» ÉNONCÉ DE LA TÂCHE: Dans l'article ci-dessous consacré à Josef Koudelka, recopiez à l'identique le passage qui va de « CZECHOSLOVAKIA. Prague. August » jusqu'à « l’ensemble du globe. ».

» TEXTE DE LECTURE:
• • • • •

Koudelka, chercheur d’étoiles mortes

Magnifique monographie de Josef Koudelka, le photographe qui couvrit le printemps de Prague

A l’instar de tous les grands photographes du 20e siècle, il fut l’œil d’une photo, d’un instant, celui de cet homme devant un char soviétique lors du printemps de Prague en 1968. Et pourtant rien de prédestinait ce photographe autodidacte tchèque à passer à la postérité de cette façon. La veille de l’invasion des troupes soviétiques venues réprimer ce socialisme à visage humain, Josef Koudelka se trouvait en Roumanie, à immortaliser une population rom qui constitua l’autre grande thématique de son œuvre. Deux jours pour décider d’un destin. Deux comètes d’une constellation, de ces constellations que raconte le très beau livre des éditions Noir sur Blanc en marge de l’exposition que le musée Photo Elysée de Lausanne consacre à Koudelka.


CZECHOSLOVAKIA. Prague. August 1968. Invasion by Warsaw Pact troops in front of the Radio headquarters.

Aujourd’hui, Josef Koudelka est célébré dans le monde entier. On ne compte plus les musées qui ont mis en avant son travail et que le lecteur retrouvera dans ces portefolios qui évoquent les grands thèmes du photographe : Invasion 68 bien évidemment mais également sa photographie du théâtre tchèque qui signa son entrée dans l’art du 20e siècle, le désormais culte Gypsies que le MOMA exposa en 1975 ou le très beau Exils venant consacrer deux décennies de travail sur l’ensemble du globe.

• • • • •

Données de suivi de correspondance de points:
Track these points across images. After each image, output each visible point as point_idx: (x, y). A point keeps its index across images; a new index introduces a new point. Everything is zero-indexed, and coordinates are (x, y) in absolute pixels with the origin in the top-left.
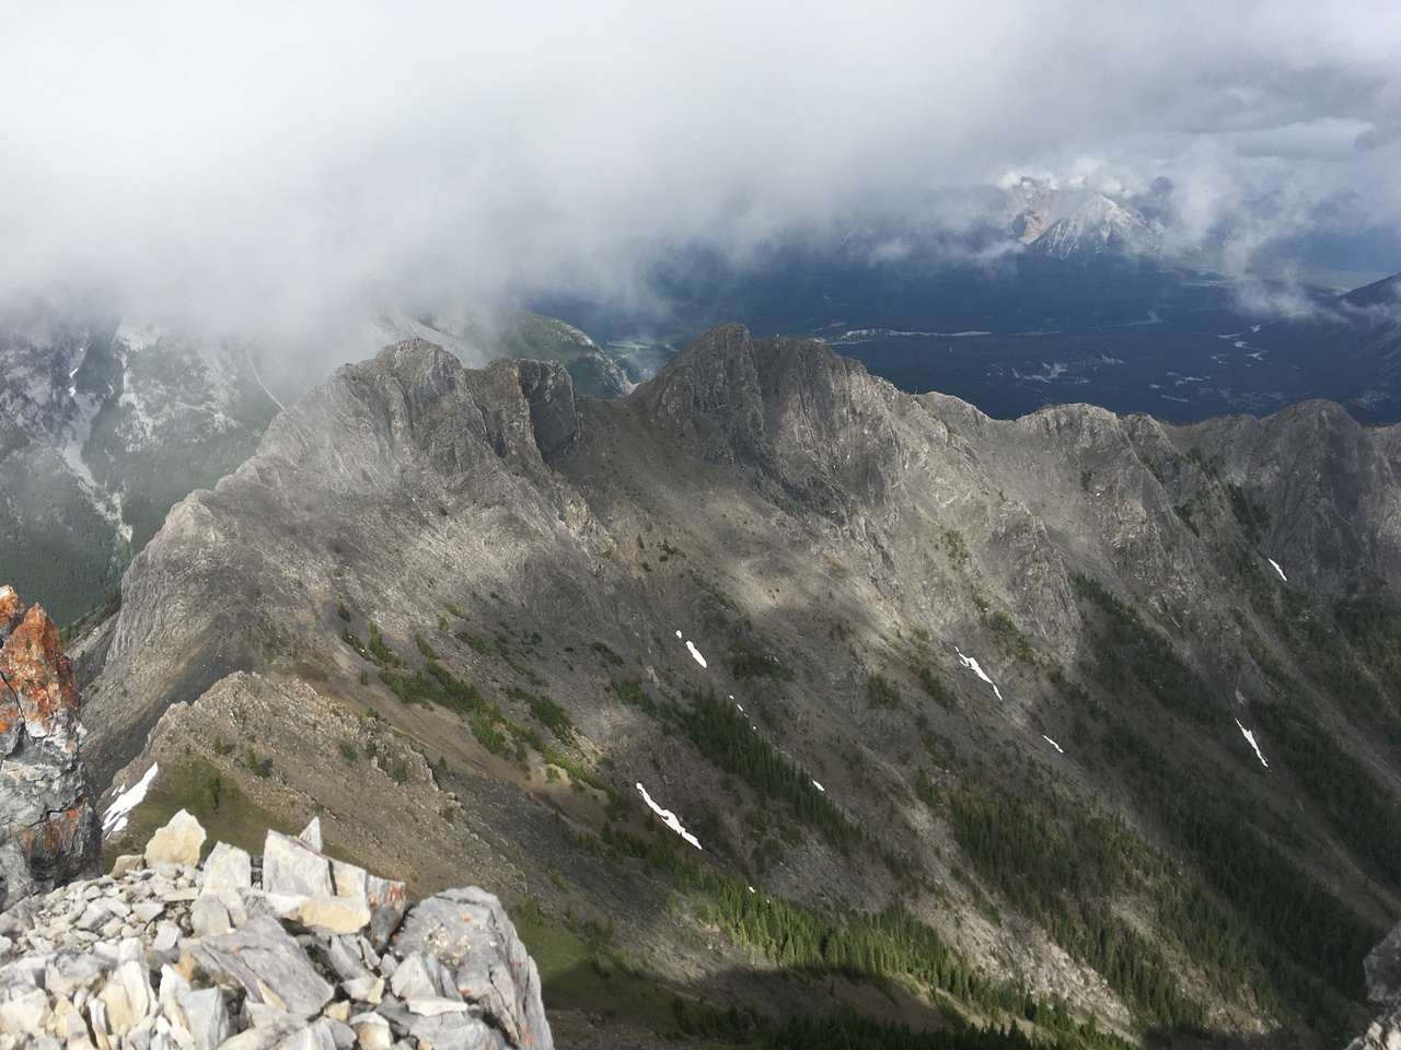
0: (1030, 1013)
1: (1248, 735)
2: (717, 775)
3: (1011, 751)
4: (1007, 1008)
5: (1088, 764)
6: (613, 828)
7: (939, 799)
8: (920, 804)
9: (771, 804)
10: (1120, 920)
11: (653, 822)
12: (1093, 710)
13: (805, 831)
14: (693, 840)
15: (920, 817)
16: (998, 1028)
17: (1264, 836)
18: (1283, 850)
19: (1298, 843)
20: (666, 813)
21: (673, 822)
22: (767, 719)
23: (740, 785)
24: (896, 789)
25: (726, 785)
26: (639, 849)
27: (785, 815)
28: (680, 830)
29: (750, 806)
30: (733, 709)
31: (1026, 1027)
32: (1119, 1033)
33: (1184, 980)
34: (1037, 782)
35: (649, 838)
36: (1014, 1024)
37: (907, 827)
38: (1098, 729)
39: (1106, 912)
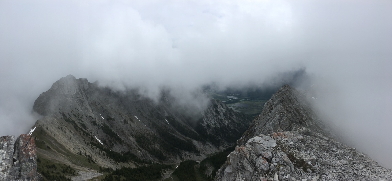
0: (146, 163)
1: (166, 121)
2: (105, 135)
3: (141, 128)
4: (144, 163)
5: (150, 128)
6: (92, 142)
7: (134, 136)
8: (131, 137)
9: (112, 138)
10: (156, 148)
11: (97, 141)
12: (151, 121)
13: (117, 141)
14: (102, 144)
15: (131, 138)
16: (143, 166)
17: (170, 133)
18: (172, 134)
19: (173, 133)
20: (99, 140)
21: (100, 141)
22: (112, 126)
23: (108, 136)
24: (128, 135)
25: (107, 136)
26: (95, 145)
27: (114, 140)
28: (101, 142)
29: (110, 139)
30: (107, 125)
31: (146, 165)
32: (157, 163)
33: (164, 154)
34: (145, 131)
35: (96, 143)
36: (145, 165)
37: (130, 140)
38: (151, 123)
39: (154, 147)
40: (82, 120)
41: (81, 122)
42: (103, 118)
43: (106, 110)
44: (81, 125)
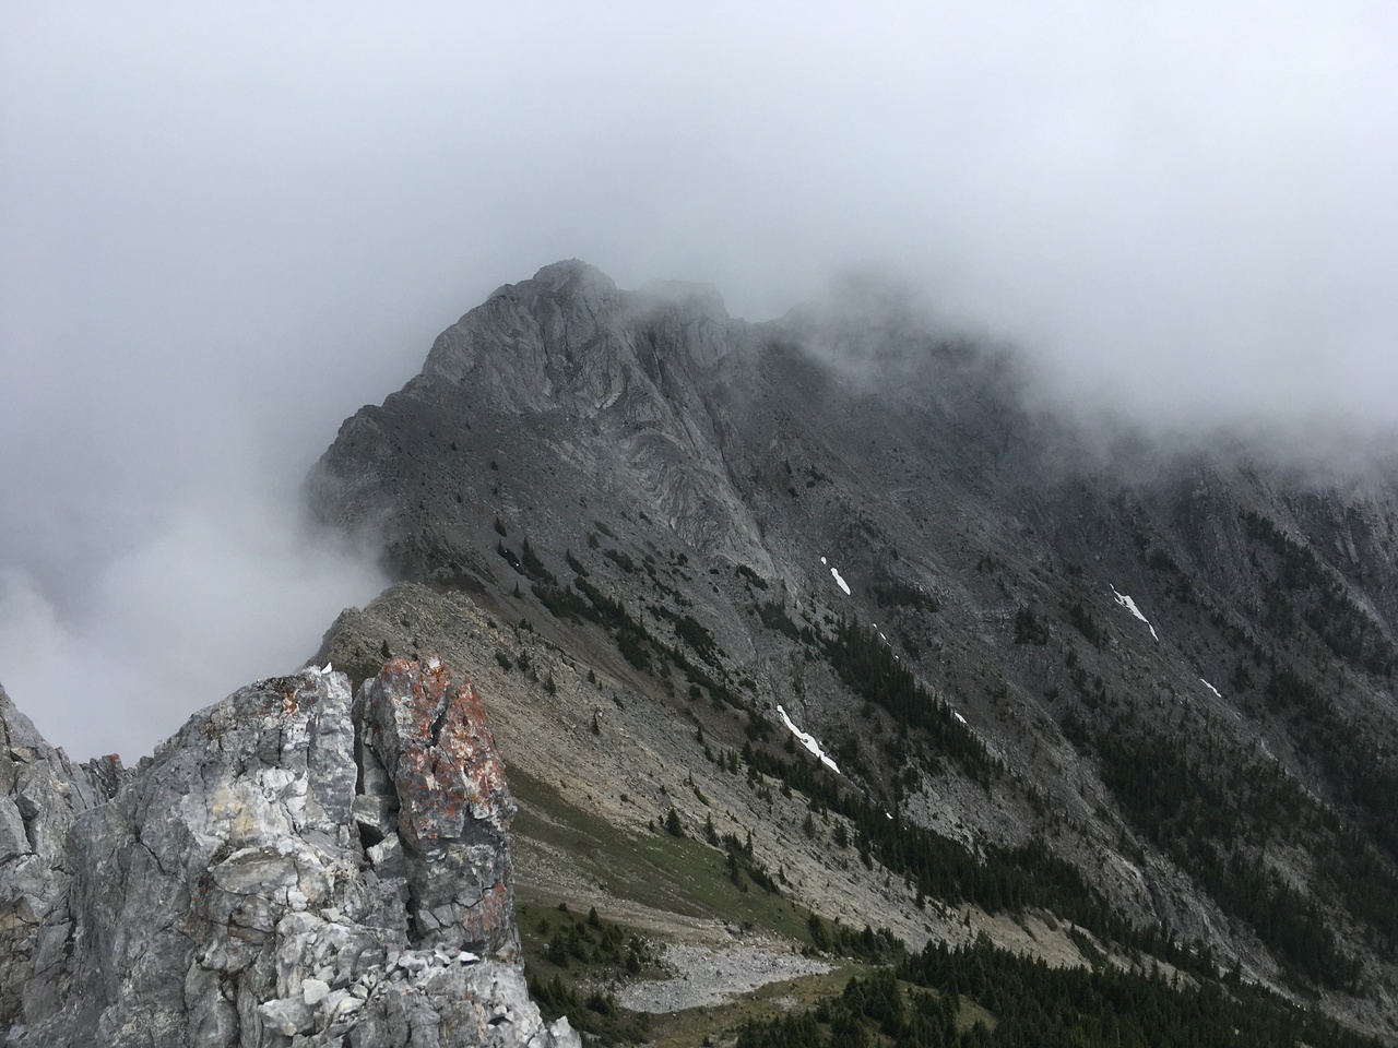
0: (1169, 955)
2: (858, 703)
3: (1166, 693)
4: (1147, 951)
5: (1248, 710)
6: (754, 748)
7: (1087, 739)
8: (1067, 744)
9: (911, 733)
10: (1274, 872)
11: (792, 744)
12: (1258, 657)
13: (943, 761)
14: (832, 765)
15: (1064, 754)
16: (1139, 970)
20: (805, 736)
21: (812, 745)
22: (912, 651)
23: (880, 712)
24: (1041, 724)
25: (866, 713)
26: (777, 769)
27: (925, 746)
28: (819, 753)
29: (889, 734)
30: (876, 638)
31: (1167, 969)
32: (1265, 983)
34: (1190, 726)
35: (788, 760)
36: (1155, 967)
37: (1052, 765)
39: (1260, 862)
40: (677, 594)
41: (669, 603)
42: (841, 582)
43: (869, 530)
44: (672, 628)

• • • • •

» ZONE DE RÉPONSE:
CZECHOSLOVAKIA. Prague. August 1968. Invasion by Warsaw Pact troops in front of the Radio headquarters.

Aujourd’hui, Josef Koudelka est célébré dans le monde entier. On ne compte plus les musées qui ont mis en avant son travail et que le lecteur retrouvera dans ces portefolios qui évoquent les grands thèmes du photographe : Invasion 68 bien évidemment mais également sa photographie du théâtre tchèque qui signa son entrée dans l’art du 20e siècle, le désormais culte Gypsies que le MOMA exposa en 1975 ou le très beau Exils venant consacrer deux décennies de travail sur l’ensemble du globe.